HMS R11 was one of 10 R-class submarine built for the Royal Navy during the First World War. The boat was not completed before the end of the war and was sold for scrap in 1923.

==Design and description==
The R-class submarine was designed to meet an Admiralty requirement for a specialised hunter-killer submarine with an emphasis on submerged performance. The boats had a length of 163 ft 9 in overall, a beam of 15 ft 3 in and a mean draught of 11 ft 6 in. They displaced 410 LT on the surface and 503 LT submerged. The R-class submarines had a crew of 2 officers and 20 ratings. They had a diving depth of 150 ft.

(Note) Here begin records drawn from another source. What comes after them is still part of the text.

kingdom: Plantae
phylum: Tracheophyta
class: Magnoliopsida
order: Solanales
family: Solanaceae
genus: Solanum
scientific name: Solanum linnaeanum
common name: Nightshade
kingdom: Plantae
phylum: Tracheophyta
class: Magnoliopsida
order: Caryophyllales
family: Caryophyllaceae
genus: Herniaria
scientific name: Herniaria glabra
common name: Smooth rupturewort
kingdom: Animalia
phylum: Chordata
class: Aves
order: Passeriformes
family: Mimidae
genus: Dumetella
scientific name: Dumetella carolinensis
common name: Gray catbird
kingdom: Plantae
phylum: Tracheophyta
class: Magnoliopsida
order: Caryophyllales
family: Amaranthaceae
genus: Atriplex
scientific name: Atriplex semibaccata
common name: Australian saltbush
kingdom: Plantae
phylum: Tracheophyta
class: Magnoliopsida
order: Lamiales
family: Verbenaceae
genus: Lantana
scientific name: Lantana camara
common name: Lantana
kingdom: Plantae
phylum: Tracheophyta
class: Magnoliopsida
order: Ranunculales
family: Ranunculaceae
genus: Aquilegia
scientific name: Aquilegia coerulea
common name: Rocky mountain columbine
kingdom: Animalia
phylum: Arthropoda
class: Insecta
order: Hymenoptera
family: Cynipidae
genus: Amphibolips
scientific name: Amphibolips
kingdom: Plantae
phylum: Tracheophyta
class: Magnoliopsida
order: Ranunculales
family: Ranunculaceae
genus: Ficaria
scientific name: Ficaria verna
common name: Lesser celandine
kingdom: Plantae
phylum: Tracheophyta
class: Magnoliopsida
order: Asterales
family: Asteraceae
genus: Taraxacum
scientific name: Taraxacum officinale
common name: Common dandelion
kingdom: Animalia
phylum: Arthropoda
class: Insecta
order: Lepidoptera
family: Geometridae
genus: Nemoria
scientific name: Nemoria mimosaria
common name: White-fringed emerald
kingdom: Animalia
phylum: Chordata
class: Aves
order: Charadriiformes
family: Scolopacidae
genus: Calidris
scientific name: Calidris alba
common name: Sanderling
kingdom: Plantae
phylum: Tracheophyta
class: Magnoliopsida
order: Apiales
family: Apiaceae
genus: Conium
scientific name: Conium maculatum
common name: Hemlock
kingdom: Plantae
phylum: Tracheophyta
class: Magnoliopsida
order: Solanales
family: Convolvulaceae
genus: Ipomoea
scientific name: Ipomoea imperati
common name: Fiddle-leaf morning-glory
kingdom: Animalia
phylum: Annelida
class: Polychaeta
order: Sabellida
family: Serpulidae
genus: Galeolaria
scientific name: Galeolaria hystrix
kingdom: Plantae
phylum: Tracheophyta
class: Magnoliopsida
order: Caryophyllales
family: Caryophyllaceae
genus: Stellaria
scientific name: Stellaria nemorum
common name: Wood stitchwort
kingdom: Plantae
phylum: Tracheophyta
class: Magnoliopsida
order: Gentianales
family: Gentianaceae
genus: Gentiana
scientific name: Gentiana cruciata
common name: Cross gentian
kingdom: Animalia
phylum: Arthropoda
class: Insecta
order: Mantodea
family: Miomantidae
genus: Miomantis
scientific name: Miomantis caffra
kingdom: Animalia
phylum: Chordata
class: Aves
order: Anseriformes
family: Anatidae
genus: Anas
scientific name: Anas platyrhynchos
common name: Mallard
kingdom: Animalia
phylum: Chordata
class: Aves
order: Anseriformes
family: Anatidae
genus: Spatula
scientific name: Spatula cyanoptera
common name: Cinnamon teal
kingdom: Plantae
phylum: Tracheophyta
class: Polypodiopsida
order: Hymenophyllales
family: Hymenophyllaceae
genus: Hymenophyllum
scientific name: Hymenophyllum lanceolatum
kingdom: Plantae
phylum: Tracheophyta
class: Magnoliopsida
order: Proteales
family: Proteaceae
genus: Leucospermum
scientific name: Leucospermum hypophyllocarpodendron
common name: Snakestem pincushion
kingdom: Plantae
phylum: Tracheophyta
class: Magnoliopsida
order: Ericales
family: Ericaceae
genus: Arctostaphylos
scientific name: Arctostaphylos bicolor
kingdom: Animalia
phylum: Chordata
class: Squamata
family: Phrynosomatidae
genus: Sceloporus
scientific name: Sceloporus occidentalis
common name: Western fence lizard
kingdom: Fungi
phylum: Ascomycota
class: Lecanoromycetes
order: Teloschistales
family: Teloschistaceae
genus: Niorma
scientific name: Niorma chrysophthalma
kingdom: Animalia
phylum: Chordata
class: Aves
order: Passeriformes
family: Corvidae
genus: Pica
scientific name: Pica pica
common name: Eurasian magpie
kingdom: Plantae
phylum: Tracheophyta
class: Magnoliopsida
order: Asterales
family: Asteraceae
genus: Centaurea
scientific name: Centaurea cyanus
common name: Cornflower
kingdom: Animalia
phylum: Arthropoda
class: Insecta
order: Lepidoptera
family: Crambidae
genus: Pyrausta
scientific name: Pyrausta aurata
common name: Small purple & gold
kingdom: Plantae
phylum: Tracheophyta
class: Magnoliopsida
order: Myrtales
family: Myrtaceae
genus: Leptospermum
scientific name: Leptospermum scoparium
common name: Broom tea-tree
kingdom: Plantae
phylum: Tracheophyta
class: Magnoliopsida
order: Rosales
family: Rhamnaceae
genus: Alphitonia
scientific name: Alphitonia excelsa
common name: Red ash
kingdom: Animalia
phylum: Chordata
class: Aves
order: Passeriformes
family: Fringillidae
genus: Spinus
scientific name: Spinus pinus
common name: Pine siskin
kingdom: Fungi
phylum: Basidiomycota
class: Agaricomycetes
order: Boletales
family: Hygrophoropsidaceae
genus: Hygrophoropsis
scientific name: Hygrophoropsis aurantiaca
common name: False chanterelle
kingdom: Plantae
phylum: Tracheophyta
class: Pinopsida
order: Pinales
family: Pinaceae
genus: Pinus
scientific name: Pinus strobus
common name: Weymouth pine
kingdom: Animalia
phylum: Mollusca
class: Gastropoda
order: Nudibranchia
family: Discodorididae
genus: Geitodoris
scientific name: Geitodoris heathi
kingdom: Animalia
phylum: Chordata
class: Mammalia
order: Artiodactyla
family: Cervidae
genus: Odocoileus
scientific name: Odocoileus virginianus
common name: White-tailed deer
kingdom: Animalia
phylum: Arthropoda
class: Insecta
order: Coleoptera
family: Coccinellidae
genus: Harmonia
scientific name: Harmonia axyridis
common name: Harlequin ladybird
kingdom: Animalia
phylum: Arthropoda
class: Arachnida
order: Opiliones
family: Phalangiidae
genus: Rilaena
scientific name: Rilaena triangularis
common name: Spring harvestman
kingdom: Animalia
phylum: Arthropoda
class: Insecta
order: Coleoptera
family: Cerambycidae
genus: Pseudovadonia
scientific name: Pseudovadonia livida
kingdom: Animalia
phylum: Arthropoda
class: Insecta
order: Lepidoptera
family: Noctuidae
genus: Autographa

For surface running, the boats were powered by a single eight-cylinder 240 bhp diesel engine that drove the single propeller shaft. When submerged it was driven by a 1200 hp electric motor. They could reach 9.5 kn on the surface and 15 kn underwater. On the surface, the R class had a range of 2400 nmi at 9 kn and 60 nmi at 5 kn submerged.

The boats were armed with six 18-inch (45 cm) torpedo tubes in the bow. They carried six reload torpedoes for a grand total of a dozen torpedoes. They were equipped with an array of five hydrophones in the bow to allow them to locate and engage targets while submerged.

==Construction and career==
HMS R11 was laid down on 1 December 1917 by Cammell Laird at Birkenhead, launched on 16 March 1918 and commissioned on 8 August 1919. She came too late to see any combat in World War I, like most of the other R class submarines. R11 was sold on 21 February 1923 to J Smith. The ship's bell is held by the Royal Navy Submarine Museum at Gosport.